Provided data:

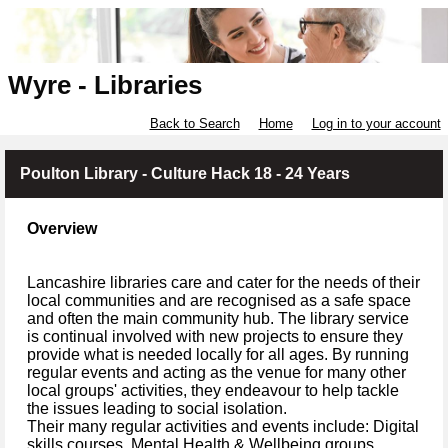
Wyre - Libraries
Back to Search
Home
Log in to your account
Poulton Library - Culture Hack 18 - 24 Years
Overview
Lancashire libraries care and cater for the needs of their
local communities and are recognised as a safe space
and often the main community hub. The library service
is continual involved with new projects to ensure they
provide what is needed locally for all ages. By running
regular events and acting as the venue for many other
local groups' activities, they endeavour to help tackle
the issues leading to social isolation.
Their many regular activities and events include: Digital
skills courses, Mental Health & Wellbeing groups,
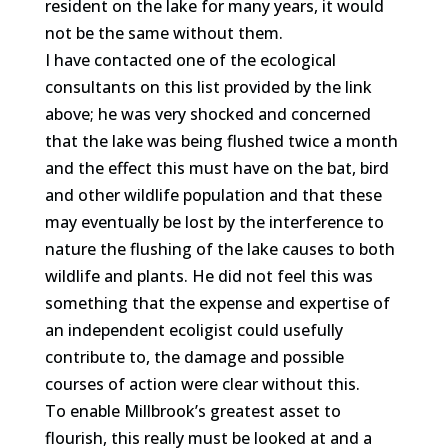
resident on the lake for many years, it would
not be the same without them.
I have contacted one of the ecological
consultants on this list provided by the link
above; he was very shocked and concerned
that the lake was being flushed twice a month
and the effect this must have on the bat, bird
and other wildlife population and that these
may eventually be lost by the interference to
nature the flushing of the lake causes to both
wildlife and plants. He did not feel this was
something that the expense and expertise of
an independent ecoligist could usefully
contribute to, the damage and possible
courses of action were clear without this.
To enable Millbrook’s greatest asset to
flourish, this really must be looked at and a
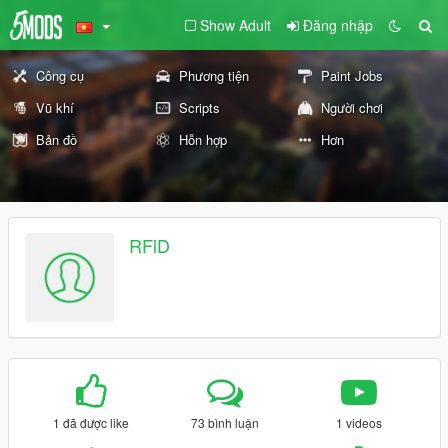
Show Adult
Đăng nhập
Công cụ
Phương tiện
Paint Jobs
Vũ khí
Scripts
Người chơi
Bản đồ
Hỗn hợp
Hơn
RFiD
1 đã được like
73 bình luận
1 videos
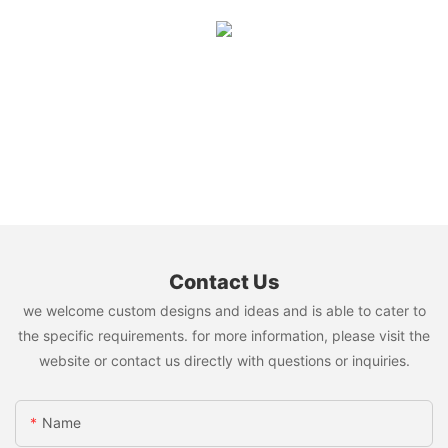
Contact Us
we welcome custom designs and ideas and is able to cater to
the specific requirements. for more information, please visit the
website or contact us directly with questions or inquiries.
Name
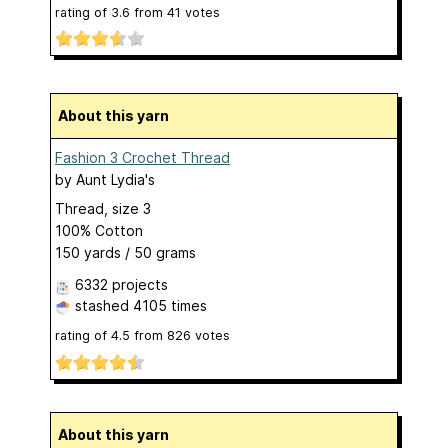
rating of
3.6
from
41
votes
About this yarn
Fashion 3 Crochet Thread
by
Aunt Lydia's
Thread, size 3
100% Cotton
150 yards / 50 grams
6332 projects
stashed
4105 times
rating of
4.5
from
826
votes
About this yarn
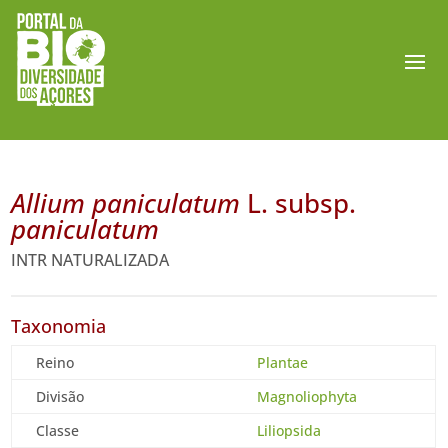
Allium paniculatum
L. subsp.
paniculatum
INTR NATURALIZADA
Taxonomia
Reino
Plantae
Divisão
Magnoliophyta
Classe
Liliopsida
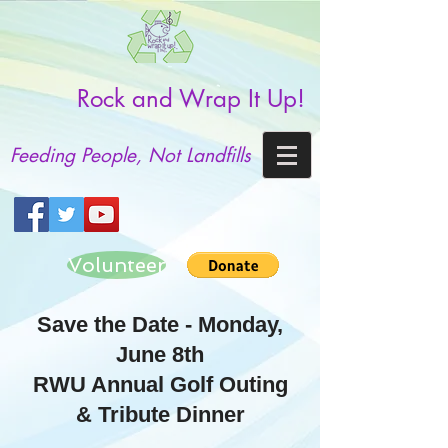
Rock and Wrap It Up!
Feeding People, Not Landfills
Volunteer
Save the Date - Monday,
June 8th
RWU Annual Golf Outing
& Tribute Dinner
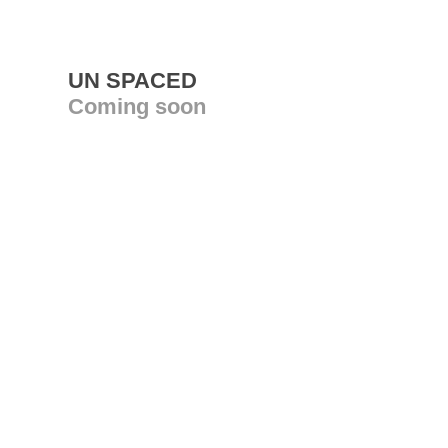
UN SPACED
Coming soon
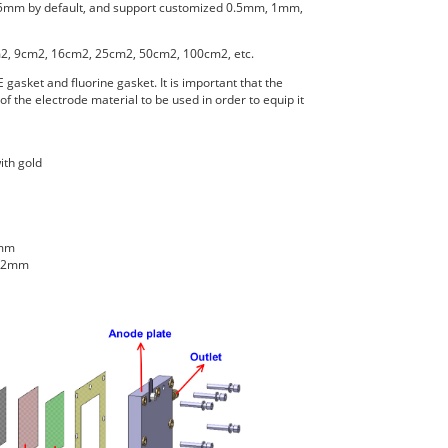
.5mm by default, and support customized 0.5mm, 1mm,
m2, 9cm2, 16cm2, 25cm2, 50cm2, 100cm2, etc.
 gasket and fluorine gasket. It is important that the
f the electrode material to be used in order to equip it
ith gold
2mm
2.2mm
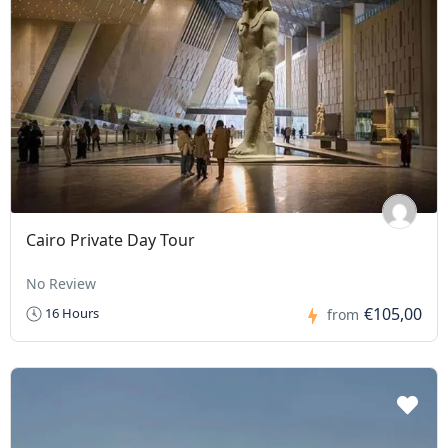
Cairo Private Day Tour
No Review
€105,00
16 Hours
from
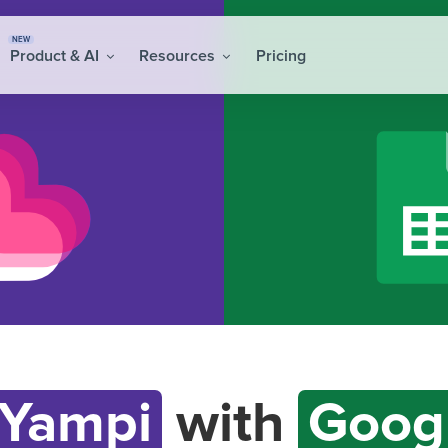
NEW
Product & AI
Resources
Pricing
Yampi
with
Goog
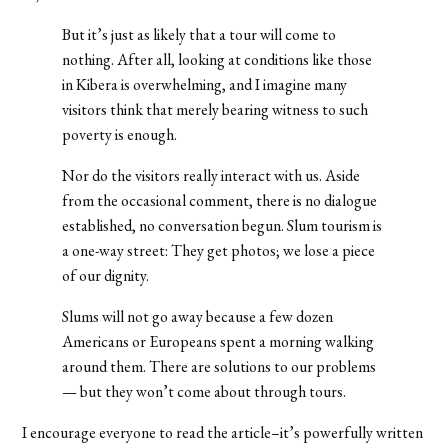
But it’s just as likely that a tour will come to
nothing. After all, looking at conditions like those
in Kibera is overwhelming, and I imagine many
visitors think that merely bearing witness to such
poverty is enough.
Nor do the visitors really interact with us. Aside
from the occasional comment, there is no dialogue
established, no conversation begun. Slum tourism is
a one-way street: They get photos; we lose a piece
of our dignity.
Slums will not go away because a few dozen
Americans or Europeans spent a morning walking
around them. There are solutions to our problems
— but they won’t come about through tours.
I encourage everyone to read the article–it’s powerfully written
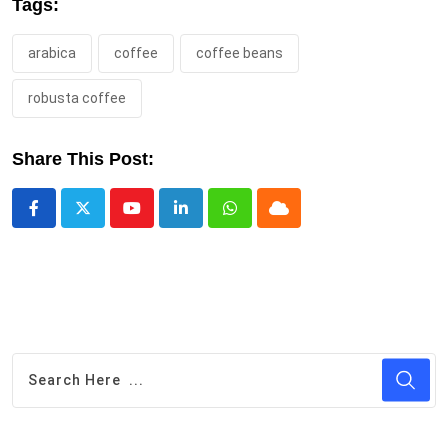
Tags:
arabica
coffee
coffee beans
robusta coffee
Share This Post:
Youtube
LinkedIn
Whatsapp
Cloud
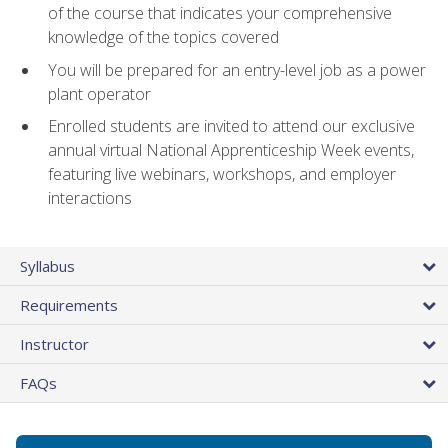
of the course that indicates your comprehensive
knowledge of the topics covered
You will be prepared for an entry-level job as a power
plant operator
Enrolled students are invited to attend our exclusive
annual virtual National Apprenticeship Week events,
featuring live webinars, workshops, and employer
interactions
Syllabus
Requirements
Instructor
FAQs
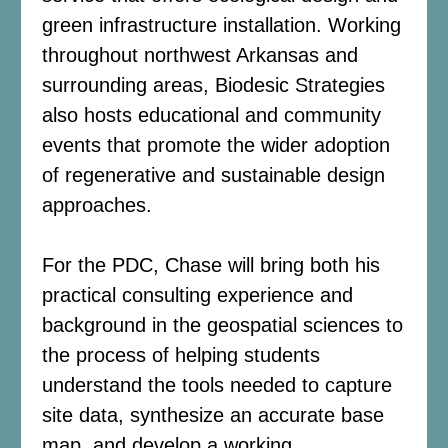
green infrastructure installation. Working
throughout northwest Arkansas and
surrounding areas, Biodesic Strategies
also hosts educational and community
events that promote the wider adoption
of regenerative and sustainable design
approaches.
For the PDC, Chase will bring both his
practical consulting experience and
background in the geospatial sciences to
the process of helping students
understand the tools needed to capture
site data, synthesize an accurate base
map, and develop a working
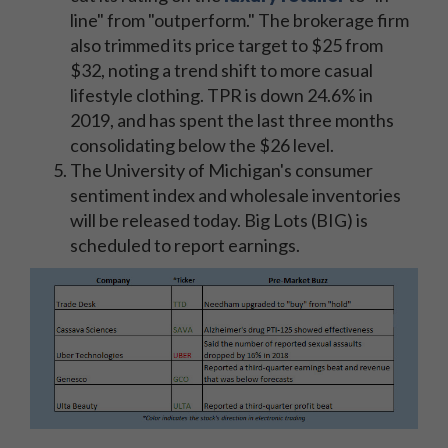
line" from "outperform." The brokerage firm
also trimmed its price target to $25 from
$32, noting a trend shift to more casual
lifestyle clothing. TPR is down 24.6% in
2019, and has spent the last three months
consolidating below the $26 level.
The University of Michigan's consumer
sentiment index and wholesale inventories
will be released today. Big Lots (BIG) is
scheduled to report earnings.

Required work:
Tally the lines of the preceding listing in which the word "lake" appears; state nothing but the total.

Answer box:
3